The Anome is the product of a self-perpetuating, self-selecting dynasty. When one Anome grows old, he chooses his successor, a system hundreds of years old. The reason for this harsh system of government is the extreme individuality of the folk of Shant. They are divided into dozens of different cantons, each with very distinctive customs and laws, united only by a common language. Prior to the ascendancy of the Faceless Man, Shant was plagued by constant civil war and dissension. The Faceless Man not only provides the glue that holds Shant together; he communicates anonymously with the cantonal leaders. Those who lose their heads are largely those who have violated local law.
The protagonist of the trilogy is Gastel Etzwane, the son of a prostitute and an anonymous musician. The first two volumes chronicle his coming of age, his discovery of the identity of his father, his struggles to become a musician himself, the murder of his mother and sister by a race of - literally - inhuman barbarian invaders known as the Roguskhoi, and his struggle for revenge against them.
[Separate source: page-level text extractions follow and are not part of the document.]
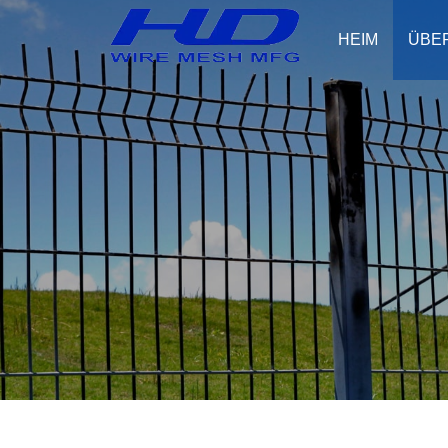
HEIM
ÜBE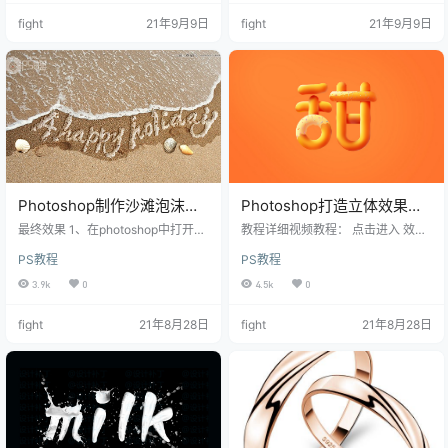
3、新建三个500*500的正方
fight
21年9月9日
fight
21年9月9日
Photoshop制作沙滩泡沫艺
Photoshop打造立体效果的
术字
甜甜圈艺术字
最终效果 1、在photoshop中打开沙
教程详细视频教程： 点击进入 效果
滩图片，选钢笔工具(P)在沙滩上画
图 效果解析 关键步骤提示 详细操作
PS教程
PS教程
一个路径，效果如下。 2、选文字工
请看文章开头的视频教程演示。 Ste
具(T),在路径上点击输入你需要制作
p 01 绘制字形 这一步在AI或者PS中
3.9k
0
4.5k
0
的文字。 3、打开素材泡沫图片，右
都可以绘制，只需要用形状工具搭
键点击图层再
配布尔运算
fight
21年8月28日
fight
21年8月28日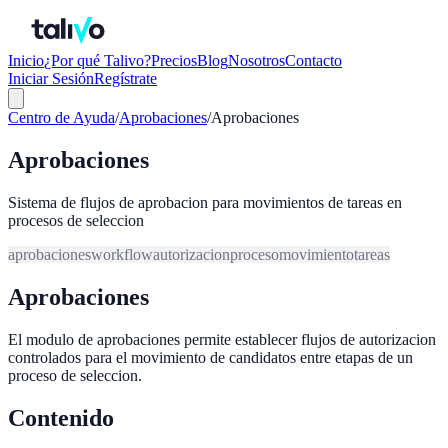
Inicio
¿Por qué Talivo?
Precios
Blog
Nosotros
Contacto
Iniciar Sesión
Regístrate
Centro de Ayuda
/
Aprobaciones
/
Aprobaciones
Aprobaciones
Sistema de flujos de aprobacion para movimientos de tareas en
procesos de seleccion
aprobaciones
workflow
autorizacion
proceso
movimiento
tareas
Aprobaciones
El modulo de aprobaciones permite establecer flujos de autorizacion
controlados para el movimiento de candidatos entre etapas de un
proceso de seleccion.
Contenido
This leads to Etzwane's discovering the identity of the Anome, who, strangely passive, refuses to mobilize the armies of Shant against the aliens. Etzwane is forced to assume the role of Anome himself and, through luck and improvisation, leads an eventually successful struggle against the invader. In response to the social upheaval caused by the war, Etzwane lays down his office, and the torc system is abolished.
In the third and final volume, Etzwane learns - the hard way - that the barbarian invaders were the creation of an alien race known as the Asutra, who designed these caricatures of humanity in a first assay at biological warfare against the peoples of Durdane. Since the Roguskhoi are all males, they can only reproduce by sexual intercourse with human women, and they are insanely lustful. The resulting "imps" have no genetic relationship to the human mother, who is a host only. This process, by design, also renders the woman sterile.
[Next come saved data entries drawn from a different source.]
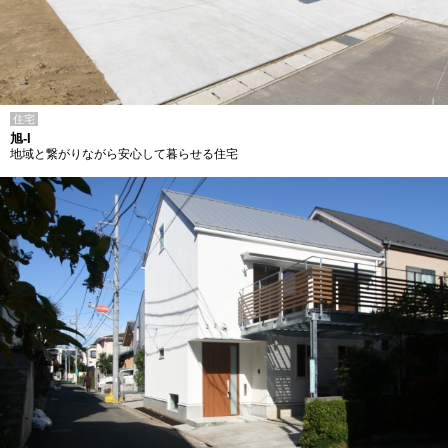
住宅
旭-I
地域と繋がりながら安心して暮らせる住宅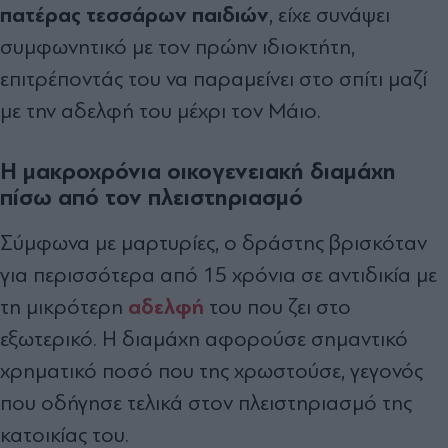
πατέρας τεσσάρων παιδιών
, είχε συνάψει
συμφωνητικό με τον πρώην ιδιοκτήτη,
επιτρέποντάς του να παραμείνει στο σπίτι μαζί
με την αδελφή του μέχρι τον Μάιο.
Η μακροχρόνια οικογενειακή διαμάχη
πίσω από τον πλειστηριασμό
Σύμφωνα με μαρτυρίες, ο δράστης βρισκόταν
για περισσότερα από 15 χρόνια σε αντιδικία με
αδελφή
τη μικρότερη
του που ζει στο
εξωτερικό. Η διαμάχη αφορούσε σημαντικό
χρηματικό ποσό που της χρωστούσε, γεγονός
που οδήγησε τελικά στον πλειστηριασμό της
κατοικίας του.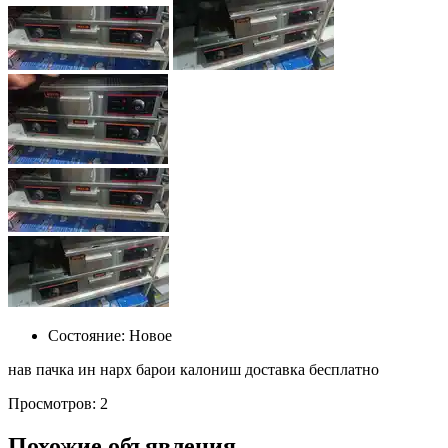
Состояние:
Новое
нав пачка ин нарх барои калониш доставка бесплатно
Просмотров: 2
Похожие объявления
The trilogy is set in the same broad Gaean Reach milieu of many of Vance's books. Like most of his work, it is full of color, ornately bizarre cultures and heroic adventure.
The Durdane trilogy was originally published in The Magazine of Fantasy and Science Fiction, in six parts, two per novel, between February 1971 and June 1973:
- "The Faceless Man" (part one of two), The Magazine of Fantasy and Science Fiction, February 1971
- "The Faceless Man" (part two of two), The Magazine of Fantasy and Science Fiction, March 1971
- "The Brave Free Men" (part one of two), The Magazine of Fantasy and Science Fiction, July 1972
- "The Brave Free Men" (part two of two), The Magazine of Fantasy and Science Fiction, August 1972
- "The Asutra" (part one of two), The Magazine of Fantasy and Science Fiction, May 1973
- "The Asutra" (part two of two), The Magazine of Fantasy and Science Fiction, June 1973
The trilogy was first published in book form in the U.S. by Dell, with the title of the first part changed to The Anome: The Anome (1973), The Brave Free Men (1973), The Asutra (1974). The first U.K. publication was by Coronet: The Anome (1975), The Brave Free Men (1975), The Asutra (1975). The Coronet edition is notable for its cover artwork, by Jim Burns: when placed side by side the three covers form one continuous painting.